= Exercise data =
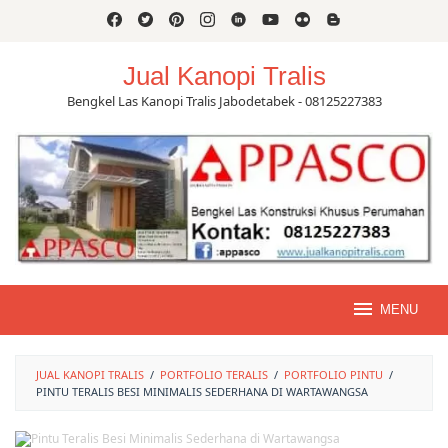
Skip
to
content
Jual Kanopi Tralis
Bengkel Las Kanopi Tralis Jabodetabek - 08125227383
MENU
JUAL KANOPI TRALIS
/
PORTFOLIO TERALIS
/
PORTFOLIO PINTU
/
PINTU TERALIS BESI MINIMALIS SEDERHANA DI WARTAWANGSA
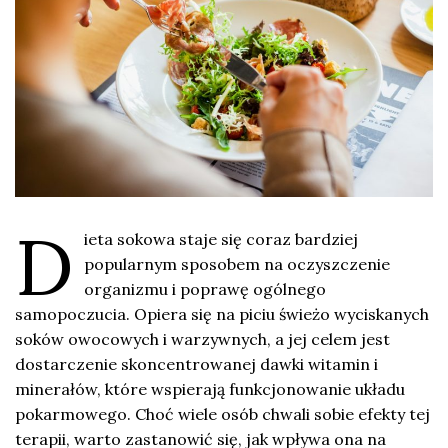
D
ieta sokowa staje się coraz bardziej
popularnym sposobem na oczyszczenie
organizmu i poprawę ogólnego
samopoczucia. Opiera się na piciu świeżo wyciskanych
soków owocowych i warzywnych, a jej celem jest
dostarczenie skoncentrowanej dawki witamin i
minerałów, które wspierają funkcjonowanie układu
pokarmowego. Choć wiele osób chwali sobie efekty tej
terapii, warto zastanowić się, jak wpływa ona na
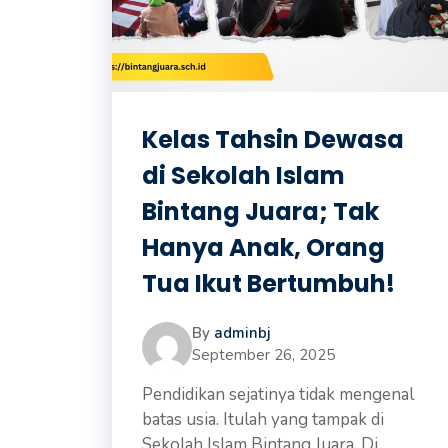
Kelas Tahsin Dewasa
di Sekolah Islam
Bintang Juara; Tak
Hanya Anak, Orang
Tua Ikut Bertumbuh!
By
adminbj
September 26, 2025
Pendidikan sejatinya tidak mengenal
batas usia. Itulah yang tampak di
Sekolah Islam Bintang Juara. Di ...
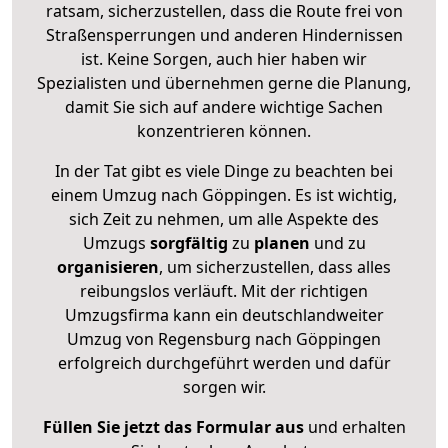
ratsam, sicherzustellen, dass die Route frei von
Straßensperrungen und anderen Hindernissen
ist. Keine Sorgen, auch hier haben wir
Spezialisten und übernehmen gerne die Planung,
damit Sie sich auf andere wichtige Sachen
konzentrieren können.
In der Tat gibt es viele Dinge zu beachten bei
einem Umzug nach Göppingen. Es ist wichtig,
sich Zeit zu nehmen, um alle Aspekte des
Umzugs
sorgfältig
zu
planen
und zu
organisieren
, um sicherzustellen, dass alles
reibungslos verläuft. Mit der richtigen
Umzugsfirma kann ein deutschlandweiter
Umzug von Regensburg nach Göppingen
erfolgreich durchgeführt werden und dafür
sorgen wir.
Füllen Sie jetzt das Formular aus
und erhalten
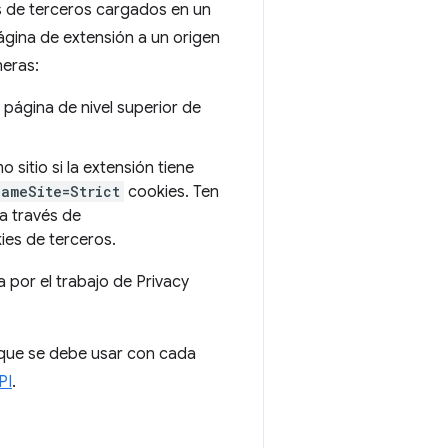
os de terceros cargados en un
ágina de extensión a un origen
neras:
 página de nivel superior de
 sitio si la extensión tiene
SameSite=Strict
cookies. Ten
 a través de
kies de terceros.
 por el trabajo de Privacy
 que se debe usar con cada
PI
.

= Exercise =
Write out the listing's lines from the one containing "ratsam, sicherzustellen, dass" through the one containing "konzentrieren können.", including both, and copy them word for word.

= Solution below =
ratsam, sicherzustellen, dass die Route frei von
Straßensperrungen und anderen Hindernissen
ist. Keine Sorgen, auch hier haben wir
Spezialisten und übernehmen gerne die Planung,
damit Sie sich auf andere wichtige Sachen
konzentrieren können.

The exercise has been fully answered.